I envisage some imaginative students will leave the UK.  Apparently the University of Maastricht is happy to take students at equivalent to £1500 per year fees at present and teach them in English (knowing that most British people have no grasp of any language bar their own) and with lower living costs than the UK.  British university students are perhaps going to move into the position that Chinese and Indian students have held coming to Europe and the USA in the past.  Clever American universities would also tap into this market, if they need to.

In David Cameron's shockingly vigorous drive to make the UK a far more divided and elitist society, universities which, since the 1960s, have been seen as a way for ordinary people to advance themselves, are clearly going to come under attack.  The thing is, our competitors are still turning out more graduates than the UK and right across the subject spectrum not just in very limited areas.  It seems likely that in the future the government will find it difficult to find any British people qualified to advise it on the economy or social development let alone cultural issues, it will have to rely on Chinese people.  Students often stay around the university town they go to, Sheffield in particular has benefited from this.  The UK now will be exporting intelligent people to the Netherlands and other EU states many of whom will not come back.  I imagine many more will flee the UK to escape the huge debt burden on their heads.  As with so much of the current government's policy, this is being done for extreme ideological reasons, to smash meritocracy and return British society to the control of the privileged.  All the stuff about the deficit is just a front to cover such ardent ideology. 
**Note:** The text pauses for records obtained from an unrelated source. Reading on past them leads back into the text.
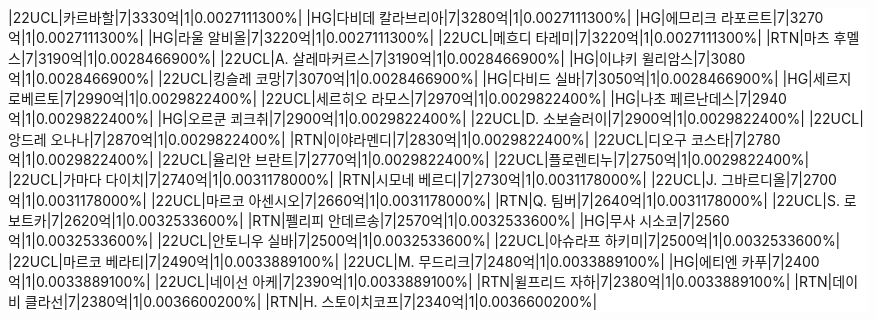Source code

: |22UCL|카르바할|7|3330억|1|0.0027111300%|
|HG|다비데 칼라브리아|7|3280억|1|0.0027111300%|
|HG|에므리크 라포르트|7|3270억|1|0.0027111300%|
|HG|라울 알비올|7|3220억|1|0.0027111300%|
|22UCL|메흐디 타레미|7|3220억|1|0.0027111300%|
|RTN|마츠 후멜스|7|3190억|1|0.0028466900%|
|22UCL|A. 살레마커르스|7|3190억|1|0.0028466900%|
|HG|이냐키 윌리암스|7|3080억|1|0.0028466900%|
|22UCL|킹슬레 코망|7|3070억|1|0.0028466900%|
|HG|다비드 실바|7|3050억|1|0.0028466900%|
|HG|세르지 로베르토|7|2990억|1|0.0029822400%|
|22UCL|세르히오 라모스|7|2970억|1|0.0029822400%|
|HG|나초 페르난데스|7|2940억|1|0.0029822400%|
|HG|오르쿤 쾨크취|7|2900억|1|0.0029822400%|
|22UCL|D. 소보슬러이|7|2900억|1|0.0029822400%|
|22UCL|앙드레 오나나|7|2870억|1|0.0029822400%|
|RTN|이야라멘디|7|2830억|1|0.0029822400%|
|22UCL|디오구 코스타|7|2780억|1|0.0029822400%|
|22UCL|율리안 브란트|7|2770억|1|0.0029822400%|
|22UCL|플로렌티누|7|2750억|1|0.0029822400%|
|22UCL|가마다 다이치|7|2740억|1|0.0031178000%|
|RTN|시모네 베르디|7|2730억|1|0.0031178000%|
|22UCL|J. 그바르디올|7|2700억|1|0.0031178000%|
|22UCL|마르코 아센시오|7|2660억|1|0.0031178000%|
|RTN|Q. 팀버|7|2640억|1|0.0031178000%|
|22UCL|S. 로보트카|7|2620억|1|0.0032533600%|
|RTN|펠리피 안데르송|7|2570억|1|0.0032533600%|
|HG|무사 시소코|7|2560억|1|0.0032533600%|
|22UCL|안토니우 실바|7|2500억|1|0.0032533600%|
|22UCL|아슈라프 하키미|7|2500억|1|0.0032533600%|
|22UCL|마르코 베라티|7|2490억|1|0.0033889100%|
|22UCL|M. 무드리크|7|2480억|1|0.0033889100%|
|HG|에티엔 카푸|7|2400억|1|0.0033889100%|
|22UCL|네이선 아케|7|2390억|1|0.0033889100%|
|RTN|윌프리드 자하|7|2380억|1|0.0033889100%|
|RTN|데이비 클라선|7|2380억|1|0.0036600200%|
|RTN|H. 스토이치코프|7|2340억|1|0.0036600200%|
I lived through a period of growing opportunity, with higher education a core element of that.  It is being killed off very quickly.  Before the next election we will see a fall in university students, the closure of some universities and a new elite, high-priced band of institutions, some of them private, and even these teaching a far narrower range of subjects than before.  Other institutions will be offering what are perceived as second or third rate degrees, still necessary to get a job whilst being disparaged, and coming at a huge financial cost to individuals who as a result will be unable to contribute to the economy.  The choice will be to join private business and scrape enough together to buy a house or study and rent for the rest of your life.  Both models favour the kind of society that the government wants: one in which landlords and banks make vast profits, even beyond their previous excesses, for the crumbs they provide to ordinary people.  It will be a society in which study will be reserved for the rich not the intelligent.  This will naturally mean that talent will go abroad and the UK economy will be weak compared to its rivals, but if the city merchant bankers can still make their profits, the government's view is that the rest of us should be humble and grateful for what we can scrape and have no right to protest about the lack of opportunity and penury the rising generation face.